**Instruction:**
Write the next part of the PyNNDescent text, picking up right after its last sentence.

**Text extract:**
********************
PyNNDescent
PyNNDescent is a Python library that provides a fast and flexible implementation of Nearest Neighbor Descent for approximate nearest neighbor search and k-neighbor-graph construction. It supports a wide variety of distance metrics, sparse matrix inputs, and integrates with Scikit-learn. The current version is 0.6.0, and it maintains a regular release cadence with several minor patches and updates throughout the year.
Warnings
- deprecated The `n_search_trees` parameter in `NNDescent` has been deprecated. While it may still work, it's recommended to rely on the default or other parameters for controlling initialization.
- gotcha For NumPy versions 2.0 and above, `np.infty` has been replaced with `np.inf`. PyNNDescent versions `0.5.13` and later include patches for compatibility. If using an older version of PyNNDescent with newer NumPy, this could lead to issues.
- breaking Version `0.6.0` removed support for End-of-Life Python versions and officially added support for Python 3.12 and 3.13. If you are on an older Python version, this update may break your environment.
- gotcha Earlier versions (`<0.5.9`) had bugs causing infinite recursion during random projection tree generation, especially for certain datasets or configurations. This could lead to crashes or hanging processes.
********************
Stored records

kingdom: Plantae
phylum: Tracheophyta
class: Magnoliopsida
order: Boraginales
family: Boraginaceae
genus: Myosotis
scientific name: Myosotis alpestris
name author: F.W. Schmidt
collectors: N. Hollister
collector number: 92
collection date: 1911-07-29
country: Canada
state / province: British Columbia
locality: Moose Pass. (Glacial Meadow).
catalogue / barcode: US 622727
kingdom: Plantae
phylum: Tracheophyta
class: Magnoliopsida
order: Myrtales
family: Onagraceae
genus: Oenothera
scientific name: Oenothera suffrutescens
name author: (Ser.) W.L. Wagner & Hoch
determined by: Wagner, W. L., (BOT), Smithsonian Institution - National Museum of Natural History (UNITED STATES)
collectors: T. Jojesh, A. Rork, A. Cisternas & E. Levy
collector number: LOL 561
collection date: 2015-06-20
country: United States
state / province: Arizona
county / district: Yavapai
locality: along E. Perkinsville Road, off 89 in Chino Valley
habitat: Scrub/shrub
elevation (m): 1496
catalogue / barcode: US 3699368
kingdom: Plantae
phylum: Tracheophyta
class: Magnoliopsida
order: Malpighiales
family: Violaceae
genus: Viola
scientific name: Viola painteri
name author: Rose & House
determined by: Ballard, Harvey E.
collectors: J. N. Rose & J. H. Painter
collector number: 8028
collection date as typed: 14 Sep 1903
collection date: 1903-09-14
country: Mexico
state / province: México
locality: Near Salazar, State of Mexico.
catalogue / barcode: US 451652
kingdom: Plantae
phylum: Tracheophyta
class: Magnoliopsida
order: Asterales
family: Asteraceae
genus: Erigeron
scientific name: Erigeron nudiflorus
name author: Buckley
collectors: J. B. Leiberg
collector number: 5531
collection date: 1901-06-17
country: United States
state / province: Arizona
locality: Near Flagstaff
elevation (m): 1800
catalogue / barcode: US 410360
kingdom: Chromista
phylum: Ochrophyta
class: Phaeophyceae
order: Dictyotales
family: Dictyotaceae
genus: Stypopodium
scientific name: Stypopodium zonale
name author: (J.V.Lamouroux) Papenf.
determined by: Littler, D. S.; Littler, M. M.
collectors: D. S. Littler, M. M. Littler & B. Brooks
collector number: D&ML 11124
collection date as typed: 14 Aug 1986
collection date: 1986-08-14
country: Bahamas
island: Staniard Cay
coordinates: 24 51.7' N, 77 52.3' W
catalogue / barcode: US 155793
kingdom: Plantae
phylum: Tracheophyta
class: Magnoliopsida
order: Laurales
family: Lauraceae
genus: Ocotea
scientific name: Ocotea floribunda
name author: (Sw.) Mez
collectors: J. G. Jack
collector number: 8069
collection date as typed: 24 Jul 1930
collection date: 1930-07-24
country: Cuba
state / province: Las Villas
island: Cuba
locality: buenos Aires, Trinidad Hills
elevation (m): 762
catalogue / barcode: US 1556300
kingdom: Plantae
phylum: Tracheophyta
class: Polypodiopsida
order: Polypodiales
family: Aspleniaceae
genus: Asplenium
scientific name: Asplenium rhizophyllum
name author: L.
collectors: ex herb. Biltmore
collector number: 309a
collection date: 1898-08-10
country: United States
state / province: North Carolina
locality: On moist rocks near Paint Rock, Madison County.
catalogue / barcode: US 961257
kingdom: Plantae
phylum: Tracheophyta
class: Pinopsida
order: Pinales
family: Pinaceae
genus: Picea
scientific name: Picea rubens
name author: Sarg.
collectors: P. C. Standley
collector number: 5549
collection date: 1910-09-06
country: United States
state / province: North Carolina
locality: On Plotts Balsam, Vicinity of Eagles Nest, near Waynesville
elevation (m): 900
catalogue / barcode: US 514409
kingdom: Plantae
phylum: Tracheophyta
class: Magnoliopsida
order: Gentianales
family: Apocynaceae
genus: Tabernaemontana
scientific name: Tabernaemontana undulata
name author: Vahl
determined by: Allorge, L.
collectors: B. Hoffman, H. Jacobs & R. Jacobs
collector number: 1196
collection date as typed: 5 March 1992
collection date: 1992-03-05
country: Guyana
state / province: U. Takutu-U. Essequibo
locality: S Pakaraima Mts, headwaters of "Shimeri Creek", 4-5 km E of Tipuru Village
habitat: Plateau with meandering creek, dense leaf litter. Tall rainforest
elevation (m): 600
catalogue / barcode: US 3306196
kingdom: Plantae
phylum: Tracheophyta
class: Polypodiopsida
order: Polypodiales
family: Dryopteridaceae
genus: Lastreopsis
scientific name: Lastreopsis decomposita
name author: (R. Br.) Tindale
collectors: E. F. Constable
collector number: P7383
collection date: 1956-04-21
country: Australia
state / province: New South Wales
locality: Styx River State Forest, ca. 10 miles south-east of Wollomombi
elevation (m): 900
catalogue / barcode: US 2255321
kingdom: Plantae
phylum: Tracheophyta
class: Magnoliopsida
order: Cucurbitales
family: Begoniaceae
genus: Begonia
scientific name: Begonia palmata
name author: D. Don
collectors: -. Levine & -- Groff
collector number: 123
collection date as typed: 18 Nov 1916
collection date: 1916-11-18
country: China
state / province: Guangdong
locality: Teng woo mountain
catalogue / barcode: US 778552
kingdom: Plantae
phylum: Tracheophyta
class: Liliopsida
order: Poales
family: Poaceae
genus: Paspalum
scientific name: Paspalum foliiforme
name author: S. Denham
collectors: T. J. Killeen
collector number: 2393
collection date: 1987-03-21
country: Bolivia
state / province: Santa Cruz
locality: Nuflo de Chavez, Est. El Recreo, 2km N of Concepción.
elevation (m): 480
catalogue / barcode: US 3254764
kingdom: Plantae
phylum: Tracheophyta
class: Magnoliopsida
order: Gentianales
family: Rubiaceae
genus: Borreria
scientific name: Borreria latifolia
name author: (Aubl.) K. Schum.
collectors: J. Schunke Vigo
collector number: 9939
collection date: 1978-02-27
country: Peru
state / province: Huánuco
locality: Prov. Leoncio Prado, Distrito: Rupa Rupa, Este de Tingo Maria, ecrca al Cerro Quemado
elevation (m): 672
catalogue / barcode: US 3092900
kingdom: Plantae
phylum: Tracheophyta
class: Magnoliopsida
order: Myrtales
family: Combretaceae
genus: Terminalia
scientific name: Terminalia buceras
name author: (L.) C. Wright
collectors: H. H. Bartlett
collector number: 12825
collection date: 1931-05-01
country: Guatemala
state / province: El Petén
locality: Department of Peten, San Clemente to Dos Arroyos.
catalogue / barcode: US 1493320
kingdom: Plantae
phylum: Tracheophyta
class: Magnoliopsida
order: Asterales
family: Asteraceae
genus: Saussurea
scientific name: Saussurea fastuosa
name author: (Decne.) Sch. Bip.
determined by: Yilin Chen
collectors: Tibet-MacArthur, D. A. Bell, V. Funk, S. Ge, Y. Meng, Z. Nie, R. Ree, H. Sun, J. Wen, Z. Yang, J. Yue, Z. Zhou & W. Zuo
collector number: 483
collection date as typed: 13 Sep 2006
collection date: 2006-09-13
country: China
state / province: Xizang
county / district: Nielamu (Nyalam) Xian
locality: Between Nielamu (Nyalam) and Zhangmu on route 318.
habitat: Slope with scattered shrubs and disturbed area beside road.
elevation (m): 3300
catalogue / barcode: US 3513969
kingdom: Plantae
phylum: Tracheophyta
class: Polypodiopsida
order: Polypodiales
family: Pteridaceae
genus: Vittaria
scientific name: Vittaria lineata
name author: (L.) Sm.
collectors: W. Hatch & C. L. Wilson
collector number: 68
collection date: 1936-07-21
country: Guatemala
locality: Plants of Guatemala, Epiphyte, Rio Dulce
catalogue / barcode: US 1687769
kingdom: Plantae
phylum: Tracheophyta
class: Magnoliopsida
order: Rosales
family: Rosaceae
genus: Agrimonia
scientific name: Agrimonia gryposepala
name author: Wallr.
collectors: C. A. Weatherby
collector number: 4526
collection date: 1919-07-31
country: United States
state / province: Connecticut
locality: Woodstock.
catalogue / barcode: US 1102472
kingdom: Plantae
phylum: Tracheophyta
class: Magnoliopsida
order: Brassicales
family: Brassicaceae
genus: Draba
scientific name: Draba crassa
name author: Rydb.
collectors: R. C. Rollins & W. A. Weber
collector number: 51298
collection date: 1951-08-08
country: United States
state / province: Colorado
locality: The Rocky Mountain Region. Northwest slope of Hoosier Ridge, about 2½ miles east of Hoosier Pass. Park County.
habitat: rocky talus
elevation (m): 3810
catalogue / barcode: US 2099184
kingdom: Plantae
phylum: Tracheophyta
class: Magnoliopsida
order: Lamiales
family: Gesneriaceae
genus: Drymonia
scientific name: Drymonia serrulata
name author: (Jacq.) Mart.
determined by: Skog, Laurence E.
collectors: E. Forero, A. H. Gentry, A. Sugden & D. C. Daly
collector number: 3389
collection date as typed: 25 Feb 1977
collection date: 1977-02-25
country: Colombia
********************
**Reply:**
- gotcha In `0.5.11`, caching for functions that take distance metrics as arguments was removed. If your application relied on this caching for performance, you might observe a change in execution time after upgrading.
Install
-
pip install pynndescent
Imports
- NNDescent
from pynndescent import NNDescent
- PyNNDescentTransformer
from pynndescent import PyNNDescentTransformer
Quickstart
import numpy as np
from pynndescent import NNDescent
# Generate some sample data
data = np.random.rand(1000, 64).astype(np.float32)
# Build the NNDescent index
# n_neighbors specifies the number of neighbors to find for each point
# verbose=True shows progress
index = NNDescent(data, n_neighbors=15, verbose=True)
# Build the index (computes the nearest neighbor graph)
index.prepare()
# Query the index for the 5 nearest neighbors of new data
query_data = np.random.rand(10, 64).astype(np.float32)
neighbors, distances = index.query(query_data, k=5)
print("Shape of neighbors (query_points, k):"), print(neighbors.shape)
print("Shape of distances (query_points, k):"), print(distances.shape)
print("First query point's 5 nearest neighbor indices:"), print(neighbors[0])
print("First query point's 5 nearest neighbor distances:"), print(distances[0])